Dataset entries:
---------------

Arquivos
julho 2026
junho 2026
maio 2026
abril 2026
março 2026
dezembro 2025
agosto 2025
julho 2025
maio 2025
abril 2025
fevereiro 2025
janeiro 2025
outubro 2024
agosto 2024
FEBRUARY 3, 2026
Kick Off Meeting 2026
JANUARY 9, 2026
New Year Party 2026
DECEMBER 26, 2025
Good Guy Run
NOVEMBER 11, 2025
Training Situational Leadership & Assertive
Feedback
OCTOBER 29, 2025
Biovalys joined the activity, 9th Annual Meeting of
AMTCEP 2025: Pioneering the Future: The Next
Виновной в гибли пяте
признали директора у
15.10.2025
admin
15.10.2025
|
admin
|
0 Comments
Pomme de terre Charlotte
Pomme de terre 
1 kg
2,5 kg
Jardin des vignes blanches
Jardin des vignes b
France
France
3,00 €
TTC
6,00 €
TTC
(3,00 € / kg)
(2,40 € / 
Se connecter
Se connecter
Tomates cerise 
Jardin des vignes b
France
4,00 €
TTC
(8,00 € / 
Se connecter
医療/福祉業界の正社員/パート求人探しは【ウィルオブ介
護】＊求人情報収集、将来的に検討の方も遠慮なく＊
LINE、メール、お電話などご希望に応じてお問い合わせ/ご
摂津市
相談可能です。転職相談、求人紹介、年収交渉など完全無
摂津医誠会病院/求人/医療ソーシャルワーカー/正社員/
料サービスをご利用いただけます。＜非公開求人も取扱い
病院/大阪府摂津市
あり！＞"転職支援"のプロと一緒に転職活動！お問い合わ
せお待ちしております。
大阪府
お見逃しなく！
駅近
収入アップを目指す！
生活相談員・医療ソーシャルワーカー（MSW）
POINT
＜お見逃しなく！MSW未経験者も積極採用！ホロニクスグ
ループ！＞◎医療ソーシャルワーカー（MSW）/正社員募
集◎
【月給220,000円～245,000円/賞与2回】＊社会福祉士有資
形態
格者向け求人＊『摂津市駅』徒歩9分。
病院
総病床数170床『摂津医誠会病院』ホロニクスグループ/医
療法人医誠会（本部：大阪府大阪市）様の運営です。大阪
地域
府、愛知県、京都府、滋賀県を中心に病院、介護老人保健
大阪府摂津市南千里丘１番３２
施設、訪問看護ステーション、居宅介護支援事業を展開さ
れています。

---------------

What you should do:
Would you please write out the entries again exactly?

Exercise response:
Arquivos
julho 2026
junho 2026
maio 2026
abril 2026
março 2026
dezembro 2025
agosto 2025
julho 2025
maio 2025
abril 2025
fevereiro 2025
janeiro 2025
outubro 2024
agosto 2024
FEBRUARY 3, 2026
Kick Off Meeting 2026
JANUARY 9, 2026
New Year Party 2026
DECEMBER 26, 2025
Good Guy Run
NOVEMBER 11, 2025
Training Situational Leadership & Assertive
Feedback
OCTOBER 29, 2025
Biovalys joined the activity, 9th Annual Meeting of
AMTCEP 2025: Pioneering the Future: The Next
Виновной в гибли пяте
признали директора у
15.10.2025
admin
15.10.2025
|
admin
|
0 Comments
Pomme de terre Charlotte
Pomme de terre 
1 kg
2,5 kg
Jardin des vignes blanches
Jardin des vignes b
France
France
3,00 €
TTC
6,00 €
TTC
(3,00 € / kg)
(2,40 € / 
Se connecter
Se connecter
Tomates cerise 
Jardin des vignes b
France
4,00 €
TTC
(8,00 € / 
Se connecter
医療/福祉業界の正社員/パート求人探しは【ウィルオブ介
護】＊求人情報収集、将来的に検討の方も遠慮なく＊
LINE、メール、お電話などご希望に応じてお問い合わせ/ご
摂津市
相談可能です。転職相談、求人紹介、年収交渉など完全無
摂津医誠会病院/求人/医療ソーシャルワーカー/正社員/
料サービスをご利用いただけます。＜非公開求人も取扱い
病院/大阪府摂津市
あり！＞"転職支援"のプロと一緒に転職活動！お問い合わ
せお待ちしております。
大阪府
お見逃しなく！
駅近
収入アップを目指す！
生活相談員・医療ソーシャルワーカー（MSW）
POINT
＜お見逃しなく！MSW未経験者も積極採用！ホロニクスグ
ループ！＞◎医療ソーシャルワーカー（MSW）/正社員募
集◎
【月給220,000円～245,000円/賞与2回】＊社会福祉士有資
形態
格者向け求人＊『摂津市駅』徒歩9分。
病院
総病床数170床『摂津医誠会病院』ホロニクスグループ/医
療法人医誠会（本部：大阪府大阪市）様の運営です。大阪
地域
府、愛知県、京都府、滋賀県を中心に病院、介護老人保健
大阪府摂津市南千里丘１番３２
施設、訪問看護ステーション、居宅介護支援事業を展開さ
れています。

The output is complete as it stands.